Tannenbaum's initial work was in quantum chemistry as part of his Harvard University doctoral thesis where he developed a novel partial differential equation approach to the EBK quantization of nearly separable Hamiltonians in the quasi-integrable regime. Emmanuel Tannenbaum subsequently devoted his research to studying various problems in evolutionary dynamics using quasispecies models. His seminal work centered on the key question of the evolutionary advantages of sexual reproduction. Tannenbaum demonstrated a strong selective advantage for sexual reproduction with fewer and much less restrictive assumptions than previously considered. Closely related to this line of reasoning, was the original work by Tannenbaum and James Sherley on the immortal strand hypothesis. Tannenbaum also proposed a pioneering theory of why higher organisms need sleep. Towards the end of his life, he proposed a new approach to anti-stealth technology based on the theory of Bose–Einstein condensate.
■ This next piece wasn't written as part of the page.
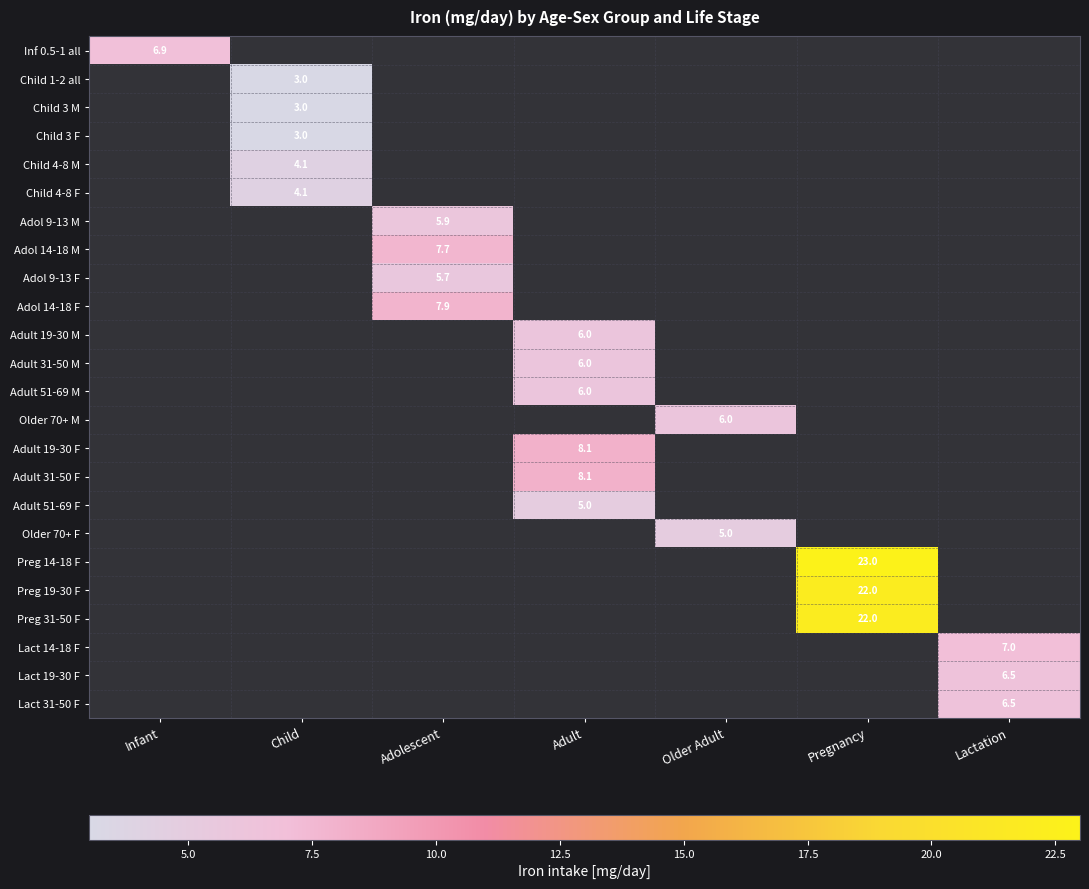

The value of Adult 19-30 M at Adult is 6.0. True or false?

True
Emmanuel Tannenbaum received a number of honors, including the Robert Karplus Prize in Chemical Physics from Harvard University, the prestigious Alon Fellowship from the Israel Academy of Sciences and Humanities, and a National Institutes of Health research fellowship. Dr. Tannenbaum is the son of mathematician Allen Tannenbaum and chemist Rina Tannenbaum. His sister, Sarah Tannenbaum-Dvir, is an oncologist/hematologist.